Young people won’t pay the price of the bosses’ crisis

Stand with striking workers

Adam Powell-Davies, Youth Fight for Jobs

Amid a historic cost-of-living crisis, Tory chancellor Jeremy Hunt has confirmed new ‘youth rates’ for young workers on the minimum wage. From April 2023, 16 to 17-year-olds can be paid as low as £5.28 an hour. Why should the bosses be allowed to pay us less, and pocket extra profit, just because of our age?

Meanwhile, university students are being told to survive with just 2.8% extra maintenance support next year, equating to an 11% cut in the average student’s spending power over two years. This would be the steepest drop in students’ living standards ever, at a time when 91% are already worried about the cost of living.

And all young people would face the consequences of a new round of cuts and privatisation to public services, including the NHS, schools and libraries.

Fortunately, young people can see a powerful means to fight back. Stirred by continued attacks from the Tories and the bosses, a force has re-emerged in Britain at a level not seen before in our lifetimes: the working-class, organised in the trade unions.

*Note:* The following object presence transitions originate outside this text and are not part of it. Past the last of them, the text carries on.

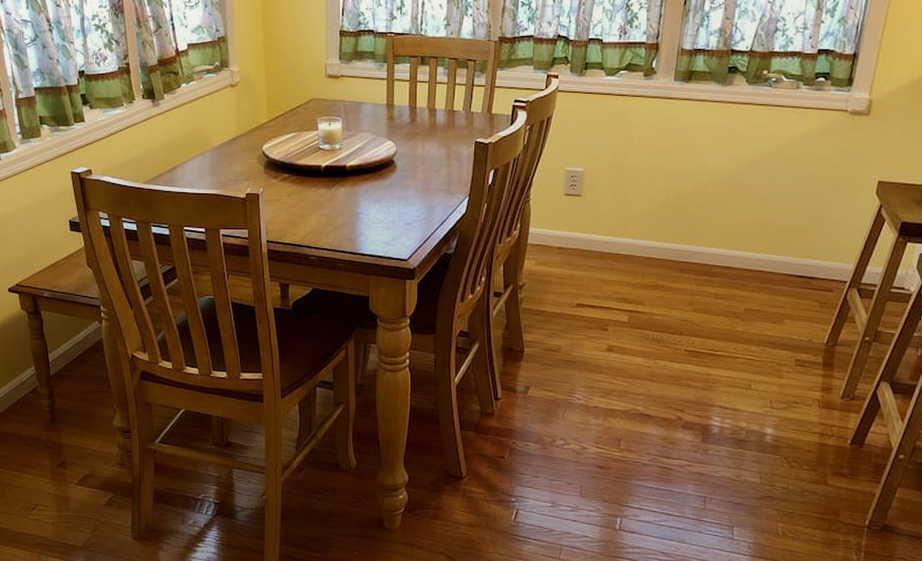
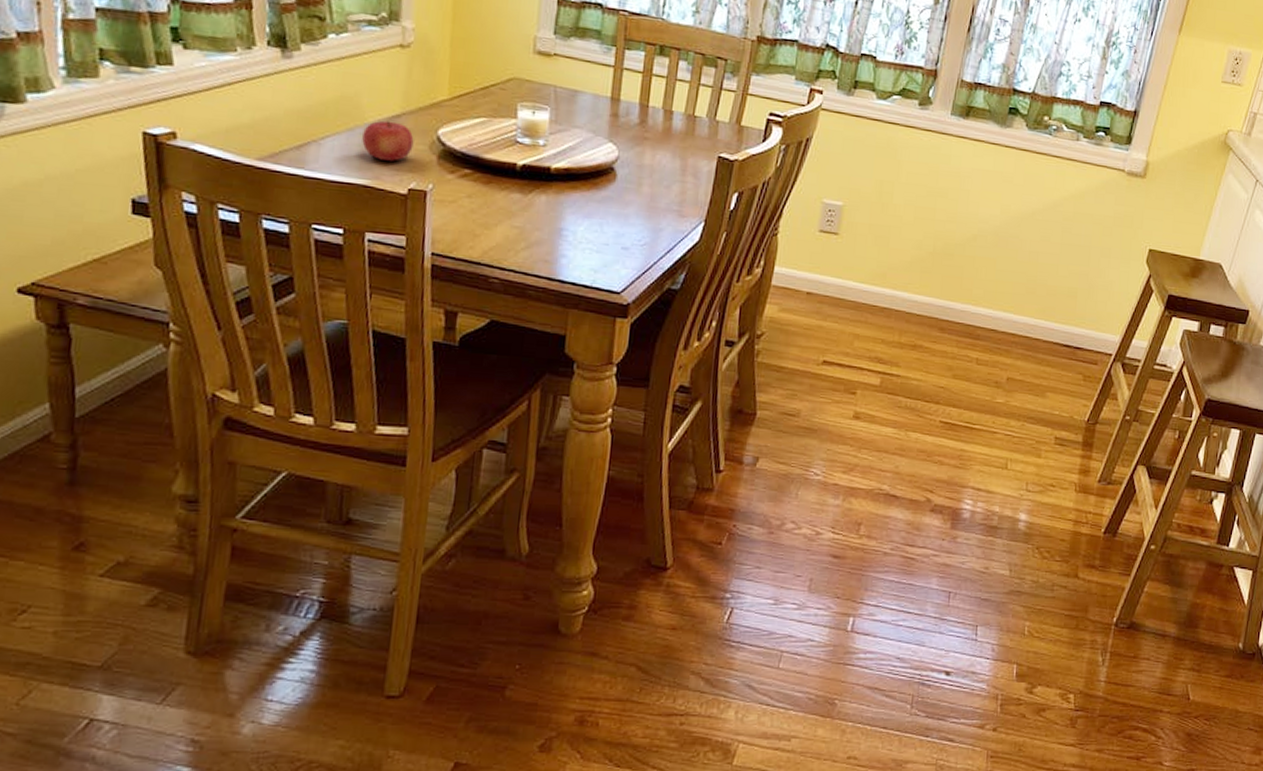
fruit: none [211,144,247,174] -> present [362,120,414,161]

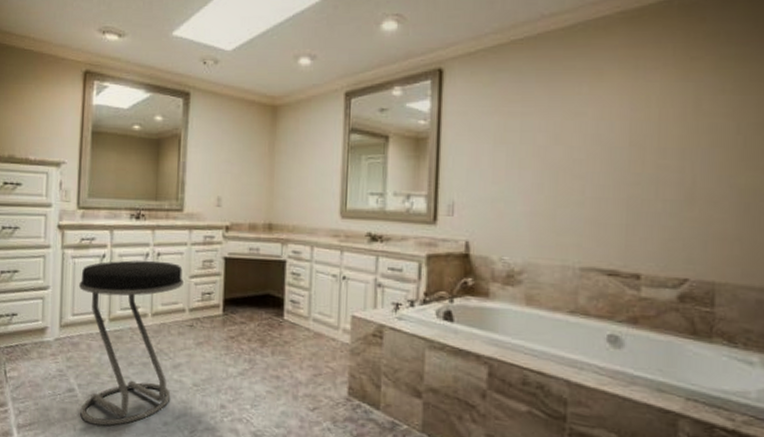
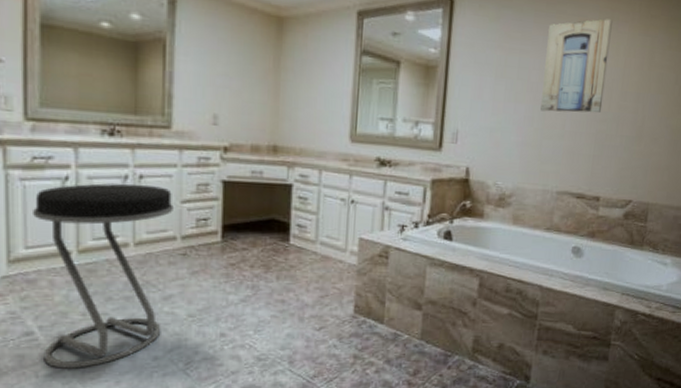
wall art: none [551,68,637,177] -> present [540,19,612,113]

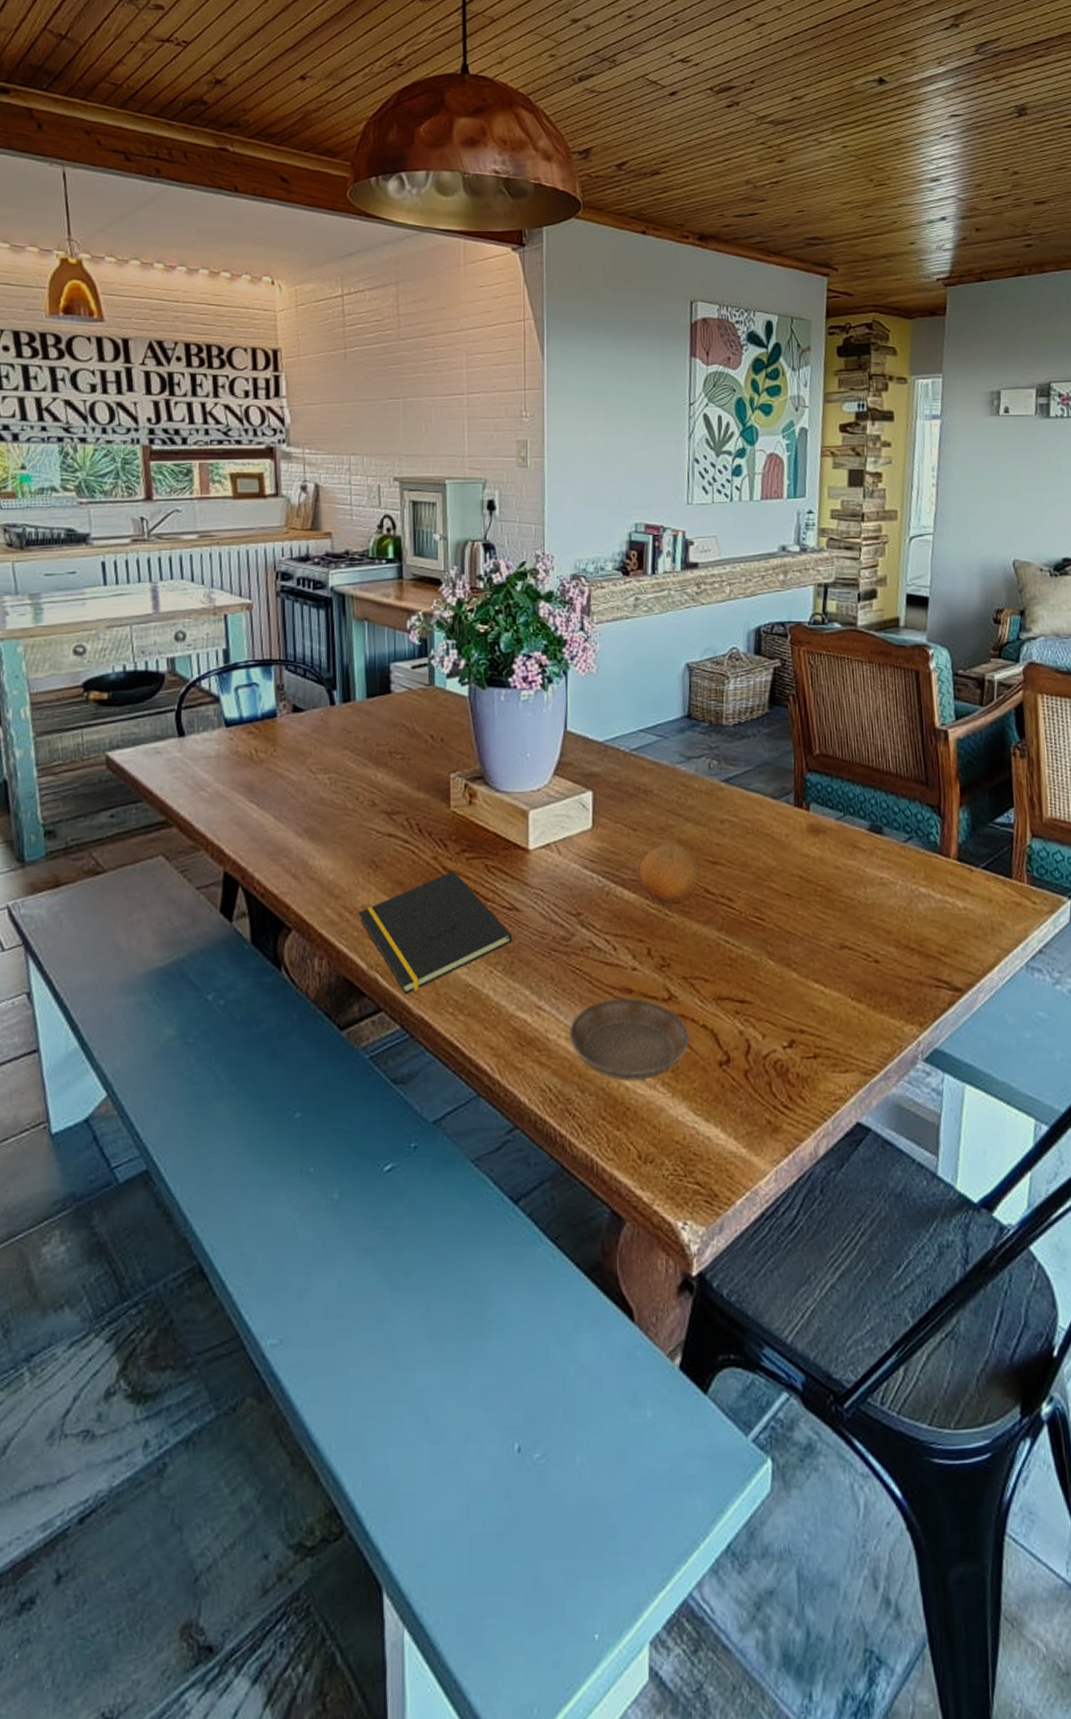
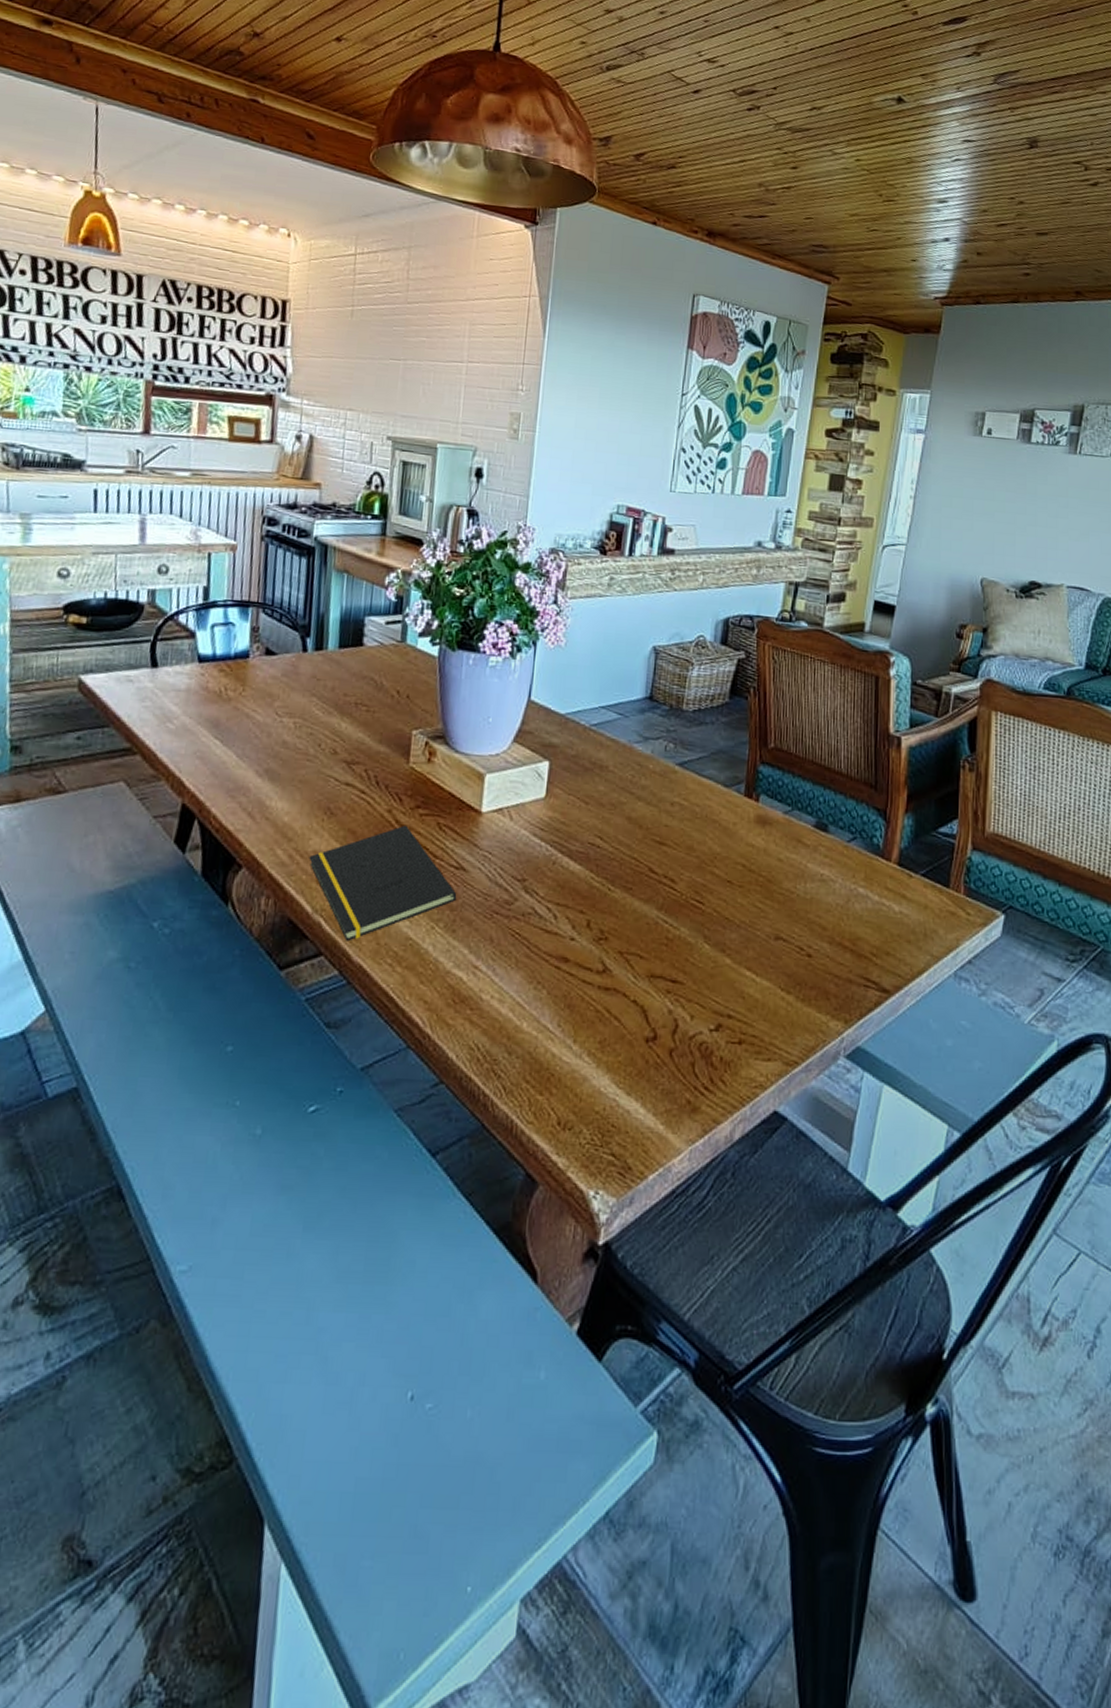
saucer: present [568,998,690,1081] -> none [501,966,620,1049]
fruit: present [639,844,699,904] -> none [586,820,646,879]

Through a historic wave of strike action, the trade unions have shown themselves to be on the frontline defending the conditions of workers and young people.

By going on strike, health workers are not just fighting for their own pay rises, but to save the NHS altogether. Education workers are not just striking on pay, but for the funding that our schools and universities need to provide a decent education for all. Workers in rail and mail are fighting to protect their industries for future generations to use and work in.

As part of Youth Fight for Jobs we are campaigning for young people to join and get active in a trade union, to help transform our unions into spaces where young workers can lead struggles and become the next generation of trade union activists.

As the current strike wave shows, when workers organise, unite and fight together, we have enormous power. Imagine what almost seven million workers organised in trade unions across Britain could do to combat all the other miseries of capitalist society – like racism and sexism, inadequate housing, or the climate crisis.